▸ **EXERCISE DETAILS**:
Output a character-exact copy of the data, images removed.

[Text-based design files]
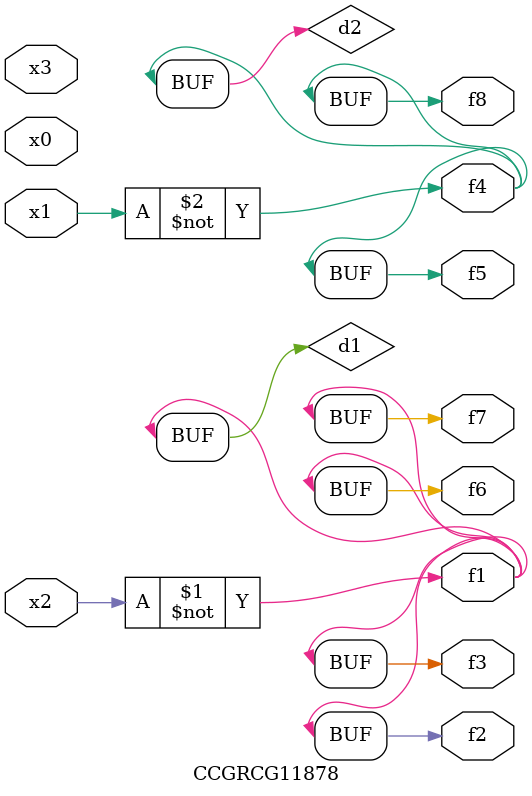
<source format=v>
module CCGRCG11878(
	input x0, x1, x2, x3,
	output f1, f2, f3, f4, f5, f6, f7, f8
);

	wire d1, d2;

	xnor (d1, x2);
	not (d2, x1);
	assign f1 = d1;
	assign f2 = d1;
	assign f3 = d1;
	assign f4 = d2;
	assign f5 = d2;
	assign f6 = d1;
	assign f7 = d1;
	assign f8 = d2;
endmodule

</source>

▸ **YOUR SOLUTION**:
<source format=v>
module CCGRCG11878(
	input x0, x1, x2, x3,
	output f1, f2, f3, f4, f5, f6, f7, f8
);

	wire d1, d2;

	xnor (d1, x2);
	not (d2, x1);
	assign f1 = d1;
	assign f2 = d1;
	assign f3 = d1;
	assign f4 = d2;
	assign f5 = d2;
	assign f6 = d1;
	assign f7 = d1;
	assign f8 = d2;
endmodule

</source>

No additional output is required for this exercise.